Phil was violently attacked in Home-Hill. He had to have an emergency operation to let blood out of his brain. It left him in a coma.


I’d worked thirty days in a row and left a few weeks earlier, heading down the coast with Bob and Mikey. Phil was short on cash and stayed.


After Brisbane, Mikey went to Melbourne while Bob and I headed to Byron Bay. Mikey phoned at five a.m. He said Phil had been attacked. He didn’t know any details and couldn’t get to Townsville for three days. I got the first bus and stayed on it for twenty-eight sleepless hours.


At the hospital I saw Phil in intensive care. His face was twice the normal size and part of his skull was missing. It was the most horrific sight I have ever witnessed.


I remember waiting on the eleventh of July 2006 for Phil’s parents to arrive from Scotland. How do you tell your friend’s mum that her twenty-year-old son is dying; might even be dead? I can still hear his mum’s scream. I was frozen, numb, staring at the floor. The doctors said he was still alive but effectively brain dead.
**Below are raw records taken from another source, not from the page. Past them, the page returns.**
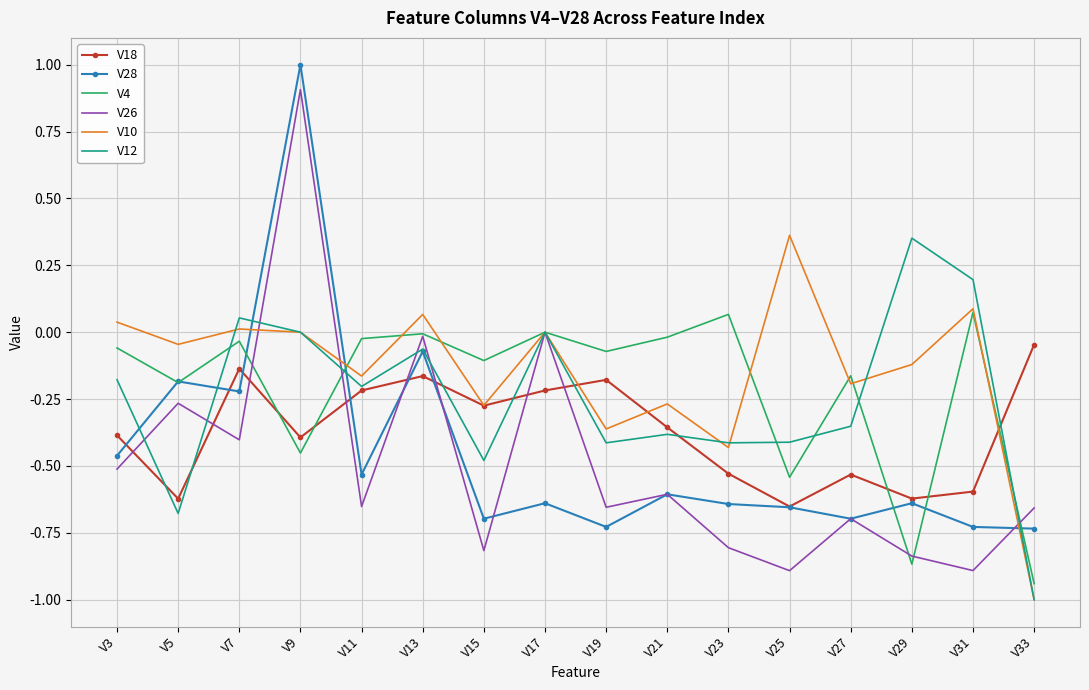

What is the spread (max minus min) of values at V25?

1.3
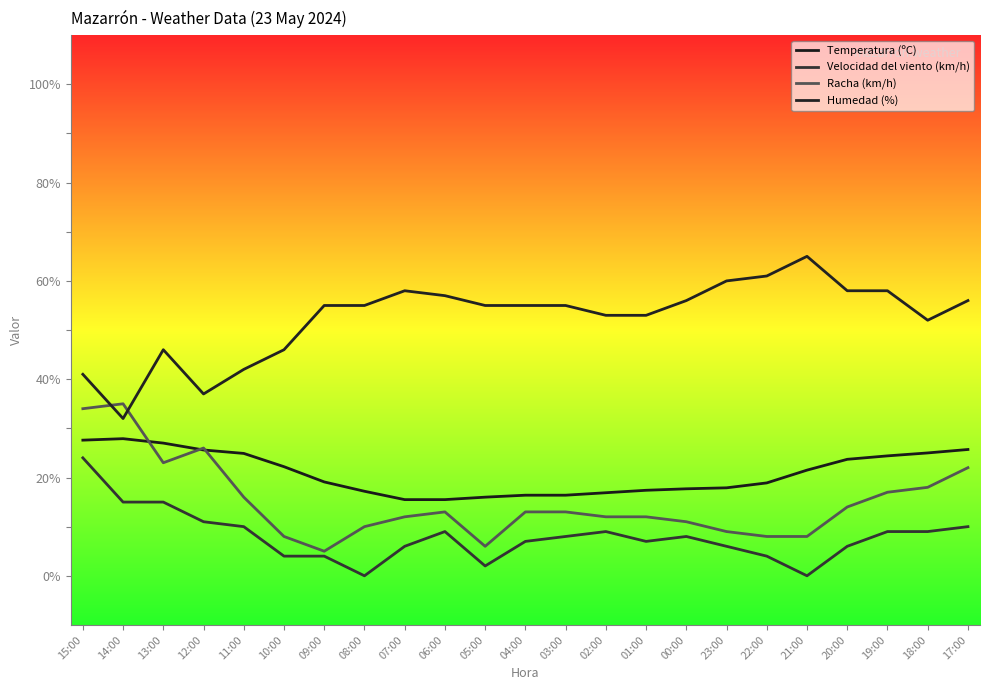

How many distinct data groups are displayed?

4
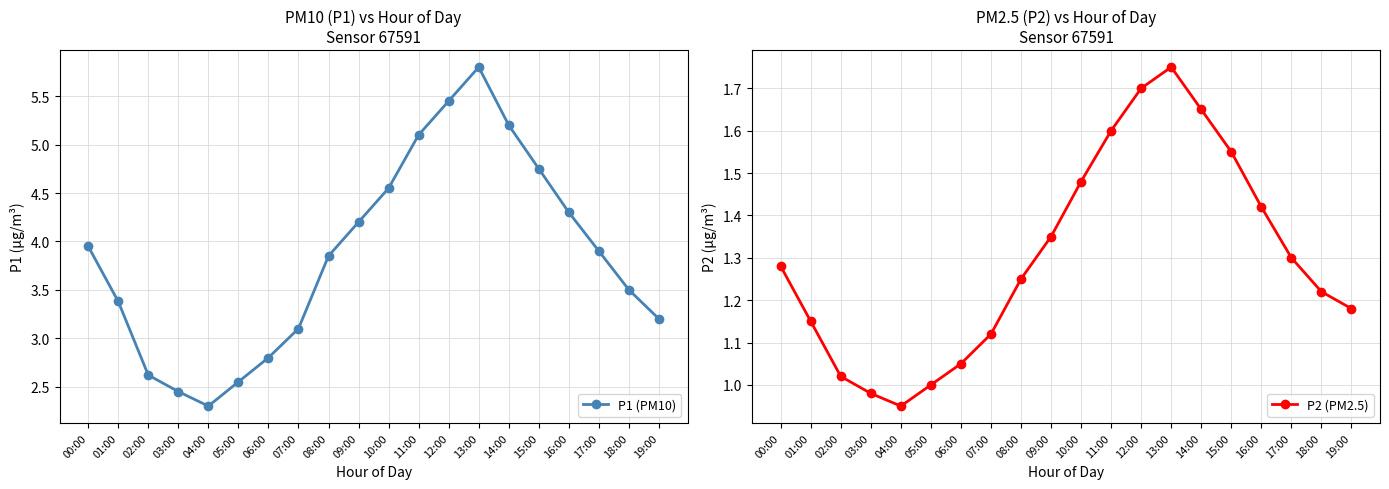

Which category has the highest value in the P1 (PM10) series?

13:00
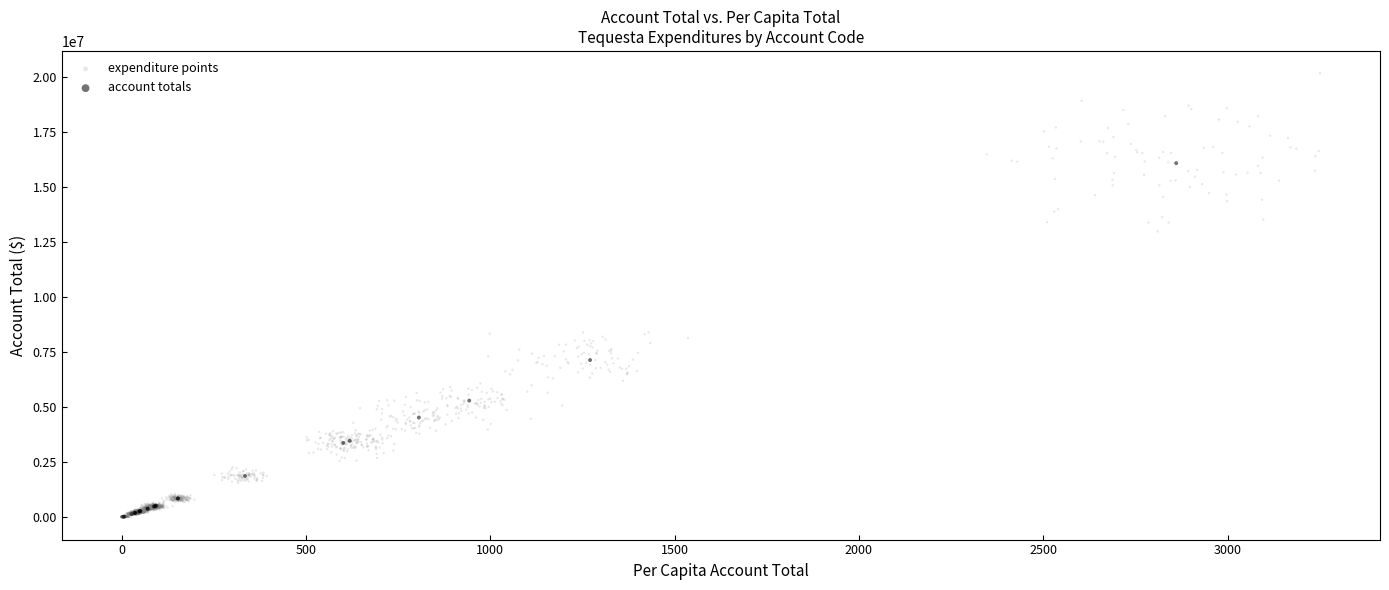

Which series contains the highest Y value?

expenditure points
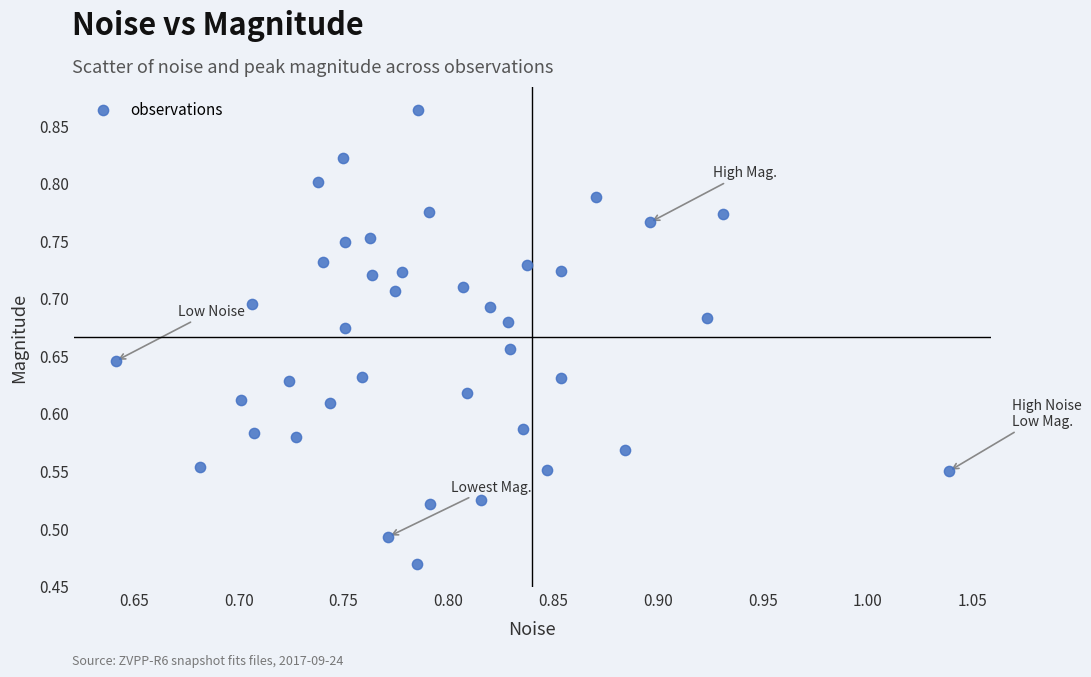

What is the range of Y values (max minus min)?

0.4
Everything was crumbling around me. That night Tony gave me Shantaram, a novel by Gregory David Roberts. I remember looking at this 936 page book, with a red silhouette of Indian buildings over a blue background. It looked like some torturous new age, self-help book. Shantaram is a fictionalised autobiography. Roberts escaped from an Australian prison, acquired a new identity and ended up in India. From the very first page I knew this book was something special.


Three days later Phil showed his first signs of life: he moved his right hand and his brain signals improved. We finally allowed ourselves some hope.


Phil ‘died’ another seven times in hospital. Bob, Mikey and Tony had left now. At night I wasn’t alone. I was hundreds of miles away on the run with Linbaba. I read how Linbaba dealt with the death of his closest friend. Each night that book took me far away and kept me there until I finally fell asleep.


Phil recovered enough to get a flight back home with his mum. The doctors said it was a miracle. I still can’t believe how lucky we are that he’s still here.


Shantaram helped me cope with the most difficult period of my life. It was also the first book that made me want to be a writer. Shantaram was the book that changed my life.